# TASK BRIEF:
Retype the records word for word, from their first line through the line containing "пользовательскими данными: резервное коп".

Saved entries:
Content starts
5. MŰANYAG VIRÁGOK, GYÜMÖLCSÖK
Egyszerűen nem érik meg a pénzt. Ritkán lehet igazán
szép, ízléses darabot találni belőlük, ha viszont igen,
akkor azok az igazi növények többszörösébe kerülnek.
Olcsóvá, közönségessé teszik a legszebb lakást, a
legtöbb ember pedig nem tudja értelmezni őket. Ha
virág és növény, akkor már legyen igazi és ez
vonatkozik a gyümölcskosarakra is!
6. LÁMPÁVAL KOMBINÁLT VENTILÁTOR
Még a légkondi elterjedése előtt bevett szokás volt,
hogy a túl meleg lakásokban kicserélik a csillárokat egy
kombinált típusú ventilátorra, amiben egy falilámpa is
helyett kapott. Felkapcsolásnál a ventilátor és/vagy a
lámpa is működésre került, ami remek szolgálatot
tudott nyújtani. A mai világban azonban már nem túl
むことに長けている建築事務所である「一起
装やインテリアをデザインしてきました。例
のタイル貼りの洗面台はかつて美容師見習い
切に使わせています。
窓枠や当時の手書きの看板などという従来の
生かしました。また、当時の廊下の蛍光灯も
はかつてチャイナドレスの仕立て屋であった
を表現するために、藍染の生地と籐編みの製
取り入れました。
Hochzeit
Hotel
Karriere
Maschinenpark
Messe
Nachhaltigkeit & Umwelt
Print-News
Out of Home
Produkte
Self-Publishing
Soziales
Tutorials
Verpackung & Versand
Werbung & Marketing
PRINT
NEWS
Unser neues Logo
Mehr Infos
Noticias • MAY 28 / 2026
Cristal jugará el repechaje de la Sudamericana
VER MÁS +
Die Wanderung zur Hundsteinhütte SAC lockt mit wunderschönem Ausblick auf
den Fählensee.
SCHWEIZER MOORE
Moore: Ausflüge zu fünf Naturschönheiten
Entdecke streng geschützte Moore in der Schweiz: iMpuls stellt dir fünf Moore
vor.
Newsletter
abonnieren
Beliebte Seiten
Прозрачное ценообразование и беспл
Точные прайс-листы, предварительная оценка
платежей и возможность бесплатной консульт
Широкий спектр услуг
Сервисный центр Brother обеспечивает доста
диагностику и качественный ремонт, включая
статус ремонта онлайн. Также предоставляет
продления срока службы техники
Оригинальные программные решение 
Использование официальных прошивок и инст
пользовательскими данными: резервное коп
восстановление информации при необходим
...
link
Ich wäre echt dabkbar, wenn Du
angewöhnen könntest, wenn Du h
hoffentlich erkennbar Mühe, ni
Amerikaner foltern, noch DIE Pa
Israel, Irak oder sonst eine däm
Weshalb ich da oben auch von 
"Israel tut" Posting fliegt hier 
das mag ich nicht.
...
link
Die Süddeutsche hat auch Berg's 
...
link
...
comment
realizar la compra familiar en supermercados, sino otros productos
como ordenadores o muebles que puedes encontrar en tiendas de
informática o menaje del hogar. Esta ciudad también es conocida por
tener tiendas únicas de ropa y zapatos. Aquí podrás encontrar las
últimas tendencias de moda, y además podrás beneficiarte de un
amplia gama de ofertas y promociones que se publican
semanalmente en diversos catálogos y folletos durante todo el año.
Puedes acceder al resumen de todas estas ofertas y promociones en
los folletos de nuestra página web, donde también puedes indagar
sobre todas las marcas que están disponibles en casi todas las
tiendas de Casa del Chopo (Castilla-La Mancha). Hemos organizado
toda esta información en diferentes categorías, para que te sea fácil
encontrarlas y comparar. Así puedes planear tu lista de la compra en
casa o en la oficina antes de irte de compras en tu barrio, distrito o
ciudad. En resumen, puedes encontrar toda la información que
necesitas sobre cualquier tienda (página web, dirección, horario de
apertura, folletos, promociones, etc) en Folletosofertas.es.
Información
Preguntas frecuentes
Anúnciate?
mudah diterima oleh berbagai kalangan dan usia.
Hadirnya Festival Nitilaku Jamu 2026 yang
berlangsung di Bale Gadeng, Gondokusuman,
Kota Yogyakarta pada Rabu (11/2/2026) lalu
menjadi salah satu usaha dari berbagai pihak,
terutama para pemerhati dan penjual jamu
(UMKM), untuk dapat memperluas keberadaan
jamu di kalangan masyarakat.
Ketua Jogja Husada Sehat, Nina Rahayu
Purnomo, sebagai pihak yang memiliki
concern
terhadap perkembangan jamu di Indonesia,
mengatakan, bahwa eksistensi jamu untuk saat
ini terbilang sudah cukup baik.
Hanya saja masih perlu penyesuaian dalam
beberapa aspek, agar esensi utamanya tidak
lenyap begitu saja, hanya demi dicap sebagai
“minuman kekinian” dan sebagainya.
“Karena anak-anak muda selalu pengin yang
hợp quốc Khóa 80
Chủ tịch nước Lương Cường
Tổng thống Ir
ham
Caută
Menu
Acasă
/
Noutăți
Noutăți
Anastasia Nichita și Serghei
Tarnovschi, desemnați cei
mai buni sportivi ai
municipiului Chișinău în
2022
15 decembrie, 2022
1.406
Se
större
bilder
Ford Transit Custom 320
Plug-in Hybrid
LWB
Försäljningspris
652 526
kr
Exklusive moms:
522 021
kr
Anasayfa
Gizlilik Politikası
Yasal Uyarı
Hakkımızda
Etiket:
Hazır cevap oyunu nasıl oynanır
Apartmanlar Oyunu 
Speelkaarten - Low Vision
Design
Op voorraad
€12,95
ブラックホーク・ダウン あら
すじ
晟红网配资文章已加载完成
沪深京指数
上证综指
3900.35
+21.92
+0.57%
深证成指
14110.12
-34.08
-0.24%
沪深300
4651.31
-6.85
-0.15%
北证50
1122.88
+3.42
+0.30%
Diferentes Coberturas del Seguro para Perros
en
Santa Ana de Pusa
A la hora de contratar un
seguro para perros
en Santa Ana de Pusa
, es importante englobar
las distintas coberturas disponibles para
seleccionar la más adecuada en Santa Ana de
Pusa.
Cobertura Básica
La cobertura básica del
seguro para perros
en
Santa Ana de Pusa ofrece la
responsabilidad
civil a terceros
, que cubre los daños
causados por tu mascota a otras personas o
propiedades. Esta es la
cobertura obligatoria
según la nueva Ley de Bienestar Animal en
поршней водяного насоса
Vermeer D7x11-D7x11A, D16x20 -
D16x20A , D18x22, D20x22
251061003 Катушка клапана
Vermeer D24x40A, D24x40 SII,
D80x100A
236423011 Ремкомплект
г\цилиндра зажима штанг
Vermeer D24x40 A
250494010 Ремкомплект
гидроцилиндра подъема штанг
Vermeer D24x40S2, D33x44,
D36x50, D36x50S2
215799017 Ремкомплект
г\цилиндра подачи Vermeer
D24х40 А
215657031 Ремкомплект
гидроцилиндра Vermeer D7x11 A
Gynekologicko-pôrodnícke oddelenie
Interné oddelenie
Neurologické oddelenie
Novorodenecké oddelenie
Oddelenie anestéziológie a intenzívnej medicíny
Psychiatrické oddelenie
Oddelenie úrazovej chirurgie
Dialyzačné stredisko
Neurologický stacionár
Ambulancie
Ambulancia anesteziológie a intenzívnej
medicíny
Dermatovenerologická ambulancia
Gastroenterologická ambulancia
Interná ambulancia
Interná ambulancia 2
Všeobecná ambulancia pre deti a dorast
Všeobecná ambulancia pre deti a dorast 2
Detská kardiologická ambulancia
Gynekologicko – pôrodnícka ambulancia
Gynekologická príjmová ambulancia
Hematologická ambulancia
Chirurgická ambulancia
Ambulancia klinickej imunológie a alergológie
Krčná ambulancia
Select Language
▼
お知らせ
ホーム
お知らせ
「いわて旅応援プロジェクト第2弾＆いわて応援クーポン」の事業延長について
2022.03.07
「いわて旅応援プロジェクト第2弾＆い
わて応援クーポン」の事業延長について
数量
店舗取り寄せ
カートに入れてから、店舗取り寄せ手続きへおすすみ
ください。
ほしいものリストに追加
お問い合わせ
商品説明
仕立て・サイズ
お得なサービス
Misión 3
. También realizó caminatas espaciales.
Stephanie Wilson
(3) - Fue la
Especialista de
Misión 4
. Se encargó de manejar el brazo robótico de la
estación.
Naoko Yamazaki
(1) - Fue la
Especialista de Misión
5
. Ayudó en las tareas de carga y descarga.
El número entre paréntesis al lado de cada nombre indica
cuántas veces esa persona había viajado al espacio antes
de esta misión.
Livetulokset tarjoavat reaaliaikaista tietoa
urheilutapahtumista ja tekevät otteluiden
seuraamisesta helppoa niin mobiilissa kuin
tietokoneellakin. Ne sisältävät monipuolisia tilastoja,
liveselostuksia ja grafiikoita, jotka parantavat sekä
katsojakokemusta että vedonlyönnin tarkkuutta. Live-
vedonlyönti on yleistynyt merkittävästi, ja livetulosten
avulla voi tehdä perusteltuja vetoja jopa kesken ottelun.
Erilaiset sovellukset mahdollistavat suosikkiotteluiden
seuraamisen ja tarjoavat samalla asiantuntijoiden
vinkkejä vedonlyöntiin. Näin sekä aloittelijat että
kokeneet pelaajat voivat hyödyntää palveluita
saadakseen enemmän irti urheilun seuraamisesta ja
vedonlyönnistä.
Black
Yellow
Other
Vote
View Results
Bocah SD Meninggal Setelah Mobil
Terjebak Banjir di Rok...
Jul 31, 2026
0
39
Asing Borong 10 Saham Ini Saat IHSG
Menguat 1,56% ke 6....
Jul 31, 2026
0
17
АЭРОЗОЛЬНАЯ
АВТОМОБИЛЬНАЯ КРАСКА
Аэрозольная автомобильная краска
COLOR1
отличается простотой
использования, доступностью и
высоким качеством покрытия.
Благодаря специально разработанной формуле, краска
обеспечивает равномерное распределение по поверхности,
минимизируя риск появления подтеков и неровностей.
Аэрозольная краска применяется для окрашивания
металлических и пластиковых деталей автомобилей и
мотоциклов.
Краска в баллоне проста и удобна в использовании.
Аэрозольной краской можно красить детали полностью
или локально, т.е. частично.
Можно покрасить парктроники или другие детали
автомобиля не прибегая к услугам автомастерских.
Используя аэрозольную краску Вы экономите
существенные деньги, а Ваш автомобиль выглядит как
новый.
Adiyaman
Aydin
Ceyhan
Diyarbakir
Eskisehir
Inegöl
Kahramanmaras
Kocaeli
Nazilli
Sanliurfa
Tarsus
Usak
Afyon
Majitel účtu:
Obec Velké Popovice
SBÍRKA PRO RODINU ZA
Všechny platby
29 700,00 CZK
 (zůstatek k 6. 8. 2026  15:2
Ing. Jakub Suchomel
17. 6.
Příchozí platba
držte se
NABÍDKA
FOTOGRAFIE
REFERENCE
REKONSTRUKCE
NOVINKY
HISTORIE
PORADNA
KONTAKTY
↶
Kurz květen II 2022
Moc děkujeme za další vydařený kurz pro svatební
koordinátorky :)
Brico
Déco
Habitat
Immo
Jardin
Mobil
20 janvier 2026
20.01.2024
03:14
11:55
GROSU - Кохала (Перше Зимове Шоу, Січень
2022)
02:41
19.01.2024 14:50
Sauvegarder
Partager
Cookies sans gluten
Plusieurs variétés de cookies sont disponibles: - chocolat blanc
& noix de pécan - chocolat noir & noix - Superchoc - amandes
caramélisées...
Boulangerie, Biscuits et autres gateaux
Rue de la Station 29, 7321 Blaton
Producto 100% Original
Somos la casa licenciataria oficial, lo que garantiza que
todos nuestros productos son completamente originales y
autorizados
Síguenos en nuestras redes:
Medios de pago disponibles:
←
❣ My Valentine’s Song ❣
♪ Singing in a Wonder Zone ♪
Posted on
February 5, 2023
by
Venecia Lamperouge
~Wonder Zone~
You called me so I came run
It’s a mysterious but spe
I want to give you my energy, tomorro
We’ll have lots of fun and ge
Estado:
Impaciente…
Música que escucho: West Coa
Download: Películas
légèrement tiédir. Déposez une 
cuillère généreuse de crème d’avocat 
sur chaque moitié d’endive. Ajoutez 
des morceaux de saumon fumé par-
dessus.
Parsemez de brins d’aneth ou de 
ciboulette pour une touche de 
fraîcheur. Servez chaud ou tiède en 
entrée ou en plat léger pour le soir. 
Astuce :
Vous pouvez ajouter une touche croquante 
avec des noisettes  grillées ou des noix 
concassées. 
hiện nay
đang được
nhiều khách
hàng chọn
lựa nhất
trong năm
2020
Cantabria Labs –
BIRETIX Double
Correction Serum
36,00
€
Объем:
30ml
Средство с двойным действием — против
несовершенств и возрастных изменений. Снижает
Content ends
# OUTPUT:
5. MŰANYAG VIRÁGOK, GYÜMÖLCSÖK
Egyszerűen nem érik meg a pénzt. Ritkán lehet igazán
szép, ízléses darabot találni belőlük, ha viszont igen,
akkor azok az igazi növények többszörösébe kerülnek.
Olcsóvá, közönségessé teszik a legszebb lakást, a
legtöbb ember pedig nem tudja értelmezni őket. Ha
virág és növény, akkor már legyen igazi és ez
vonatkozik a gyümölcskosarakra is!
6. LÁMPÁVAL KOMBINÁLT VENTILÁTOR
Még a légkondi elterjedése előtt bevett szokás volt,
hogy a túl meleg lakásokban kicserélik a csillárokat egy
kombinált típusú ventilátorra, amiben egy falilámpa is
helyett kapott. Felkapcsolásnál a ventilátor és/vagy a
lámpa is működésre került, ami remek szolgálatot
tudott nyújtani. A mai világban azonban már nem túl
むことに長けている建築事務所である「一起
装やインテリアをデザインしてきました。例
のタイル貼りの洗面台はかつて美容師見習い
切に使わせています。
窓枠や当時の手書きの看板などという従来の
生かしました。また、当時の廊下の蛍光灯も
はかつてチャイナドレスの仕立て屋であった
を表現するために、藍染の生地と籐編みの製
取り入れました。
Hochzeit
Hotel
Karriere
Maschinenpark
Messe
Nachhaltigkeit & Umwelt
Print-News
Out of Home
Produkte
Self-Publishing
Soziales
Tutorials
Verpackung & Versand
Werbung & Marketing
PRINT
NEWS
Unser neues Logo
Mehr Infos
Noticias • MAY 28 / 2026
Cristal jugará el repechaje de la Sudamericana
VER MÁS +
Die Wanderung zur Hundsteinhütte SAC lockt mit wunderschönem Ausblick auf
den Fählensee.
SCHWEIZER MOORE
Moore: Ausflüge zu fünf Naturschönheiten
Entdecke streng geschützte Moore in der Schweiz: iMpuls stellt dir fünf Moore
vor.
Newsletter
abonnieren
Beliebte Seiten
Прозрачное ценообразование и беспл
Точные прайс-листы, предварительная оценка
платежей и возможность бесплатной консульт
Широкий спектр услуг
Сервисный центр Brother обеспечивает доста
диагностику и качественный ремонт, включая
статус ремонта онлайн. Также предоставляет
продления срока службы техники
Оригинальные программные решение 
Использование официальных прошивок и инст
пользовательскими данными: резервное коп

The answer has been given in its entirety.